JOB ITEM →
When the word "Step" shows up in a line of the data below, copy that whole line.

(DATA TO EXAMINE)

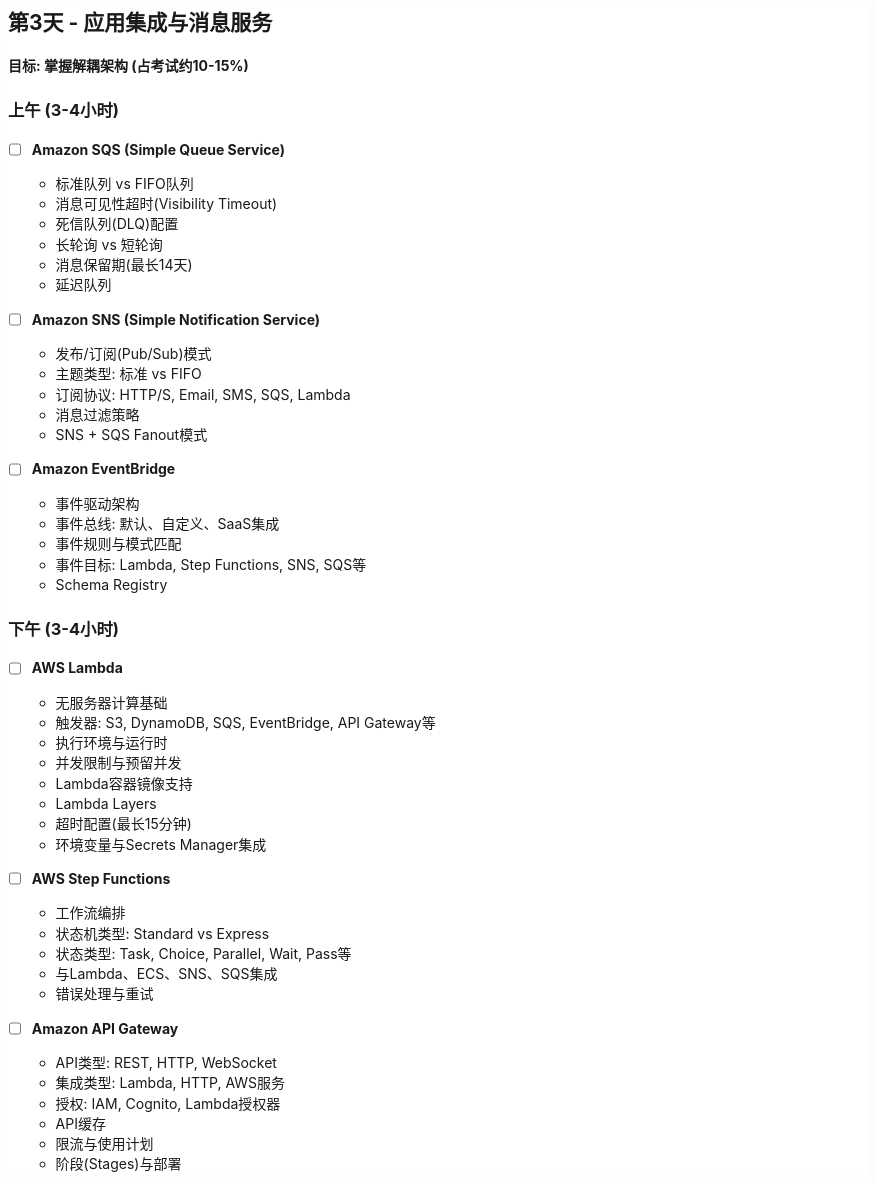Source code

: 
## 第3天 - 应用集成与消息服务
**目标: 掌握解耦架构 (占考试约10-15%)**

### 上午 (3-4小时)
- [ ] **Amazon SQS (Simple Queue Service)**
  - 标准队列 vs FIFO队列
  - 消息可见性超时(Visibility Timeout)
  - 死信队列(DLQ)配置
  - 长轮询 vs 短轮询
  - 消息保留期(最长14天)
  - 延迟队列

- [ ] **Amazon SNS (Simple Notification Service)**
  - 发布/订阅(Pub/Sub)模式
  - 主题类型: 标准 vs FIFO
  - 订阅协议: HTTP/S, Email, SMS, SQS, Lambda
  - 消息过滤策略
  - SNS + SQS Fanout模式

- [ ] **Amazon EventBridge**
  - 事件驱动架构
  - 事件总线: 默认、自定义、SaaS集成
  - 事件规则与模式匹配
  - 事件目标: Lambda, Step Functions, SNS, SQS等
  - Schema Registry

### 下午 (3-4小时)
- [ ] **AWS Lambda**
  - 无服务器计算基础
  - 触发器: S3, DynamoDB, SQS, EventBridge, API Gateway等
  - 执行环境与运行时
  - 并发限制与预留并发
  - Lambda容器镜像支持
  - Lambda Layers
  - 超时配置(最长15分钟)
  - 环境变量与Secrets Manager集成

- [ ] **AWS Step Functions**
  - 工作流编排
  - 状态机类型: Standard vs Express
  - 状态类型: Task, Choice, Parallel, Wait, Pass等
  - 与Lambda、ECS、SNS、SQS集成
  - 错误处理与重试

- [ ] **Amazon API Gateway**
  - API类型: REST, HTTP, WebSocket
  - 集成类型: Lambda, HTTP, AWS服务
  - 授权: IAM, Cognito, Lambda授权器
  - API缓存
  - 限流与使用计划
  - 阶段(Stages)与部署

(End DATA TO EXAMINE)

SOLUTION BELOW →
  - 事件目标: Lambda, Step Functions, SNS, SQS等
- [ ] **AWS Step Functions**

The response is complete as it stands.